** Consigne **
Dressez la liste de toutes les personnes désignées par leur nom dans l'extrait sur la recruteuse de la LHJMQ.

** Extrait **
-*-*-
MONTRÉAL – Un coup de patin, ça n’a pas de sexe.

Il est bon, mauvais, ou quelque part entre les deux, qu’il s’agisse de celui d’Alexia Aubin ou de Tomas Lavoie.

On paraphrase, mais c’est essentiellement ce que rappelait Pierre Cholette, Directeur du Centre de soutien au recrutement de la LHJMQ (CSR), à sa recrue Katerine Aubry-Hébert, peu après avoir fait d’elle la première femme québécoise recruteuse du circuit, le 31 août dernier.

Forte de son expérience à titre coordonnatrice au hockey féminin pour Hockey Québec, un poste qu’elle occupe toujours à temps plein, et de ses quatre années passées avant cela dans les bureaux de la LHJMQ en tant que coordonnatrice aux opérations hockey, Aubry-Hébert était donc la femme de la situation.

« Quand on l’a embauchée, j’ai dit à mon boss : "Pierre [Leduc, Directeur des opérations hockey de la LHJMQ], j’ai engagé des scouts lors de certaines années qui étaient moins qualifiés qu’elle". Je te le dis, bien moins qualifiés qu’elle », confiait récemment Cholette, un éclaireur cumulant plus de 25 ans de métier.
-*-*-
** Listing **
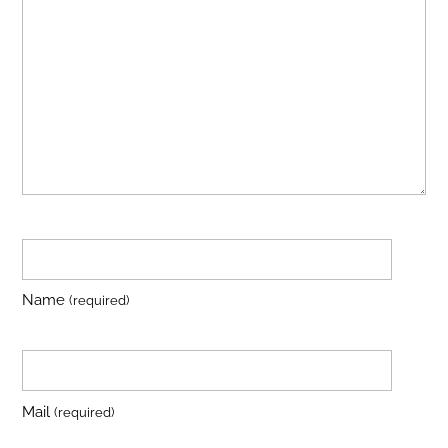
Name
(required)
Mail
(required)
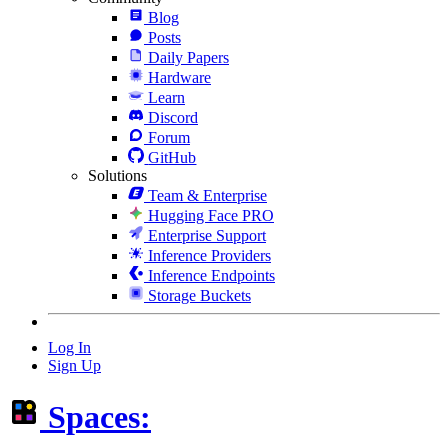
Blog
Posts
Daily Papers
Hardware
Learn
Discord
Forum
GitHub
Solutions
Team & Enterprise
Hugging Face PRO
Enterprise Support
Inference Providers
Inference Endpoints
Storage Buckets
Log In
Sign Up
Spaces:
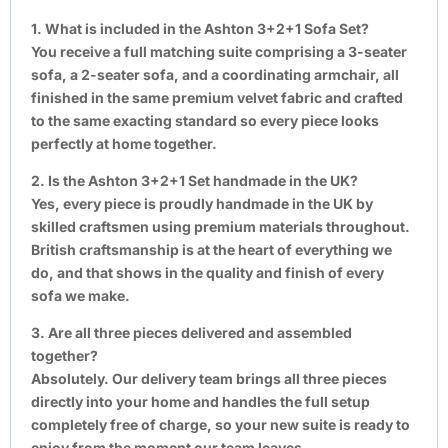
1. What is included in the Ashton 3+2+1 Sofa Set?
You receive a full matching suite comprising a 3-seater
sofa, a 2-seater sofa, and a coordinating armchair, all
finished in the same premium velvet fabric and crafted
to the same exacting standard so every piece looks
perfectly at home together.
2. Is the Ashton 3+2+1 Set handmade in the UK?
Yes, every piece is proudly handmade in the UK by
skilled craftsmen using premium materials throughout.
British craftsmanship is at the heart of everything we
do, and that shows in the quality and finish of every
sofa we make.
3. Are all three pieces delivered and assembled
together?
Absolutely. Our delivery team brings all three pieces
directly into your home and handles the full setup
completely free of charge, so your new suite is ready to
enjoy from the moment our team leaves.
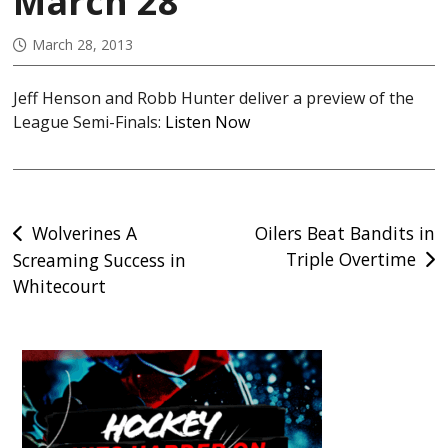
March 28
March 28, 2013
Jeff Henson and Robb Hunter deliver a preview of the
League Semi-Finals:
Listen Now
Post
Wolverines A
Oilers Beat Bandits in
Triple Overtime
Screaming Success in
navigation
Whitecourt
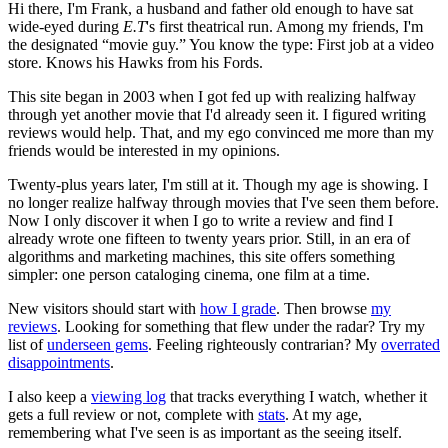
Hi there, I'm Frank, a husband and father old enough to have sat
wide-eyed during
E.T
's first theatrical run. Among my friends, I'm
the designated “movie guy.” You know the type: First job at a video
store. Knows his Hawks from his Fords.
This site began in 2003 when I got fed up with realizing halfway
through yet another movie that I'd already seen it. I figured writing
reviews would help. That, and my ego convinced me more than my
friends would be interested in my opinions.
Twenty-plus years later, I'm still at it. Though my age is showing. I
no longer realize halfway through movies that I've seen them before.
Now I only discover it when I go to write a review and find I
already wrote one fifteen to twenty years prior. Still, in an era of
algorithms and marketing machines, this site offers something
simpler: one person cataloging cinema, one film at a time.
New visitors should start with
how I grade
. Then browse
my
reviews
. Looking for something that flew under the radar? Try my
list of
underseen gems
. Feeling righteously contrarian? My
overrated
disappointments
.
I also keep a
viewing log
that tracks everything I watch, whether it
gets a full review or not, complete with
stats
. At my age,
remembering what I've seen is as important as the seeing itself.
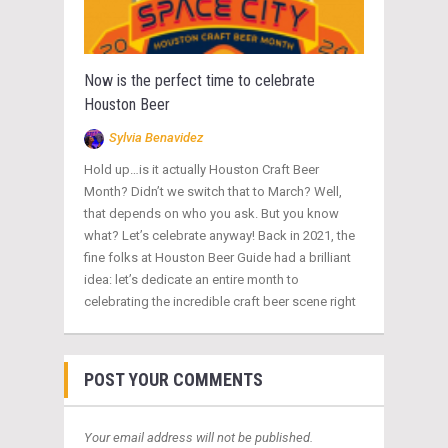
Now is the perfect time to celebrate
Houston Beer
Sylvia Benavidez
Hold up…is it actually Houston Craft Beer
Month? Didn’t we switch that to March? Well,
that depends on who you ask. But you know
what? Let’s celebrate anyway! Back in 2021, the
fine folks at Houston Beer Guide had a brilliant
idea: let’s dedicate an entire month to
celebrating the incredible craft beer scene right
POST YOUR COMMENTS
Your email address will not be published.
-*-*-
** Réponse **
Alexia Aubin
Tomas Lavoie
Pierre Cholette
Katerine Aubry-Hébert
Pierre Leduc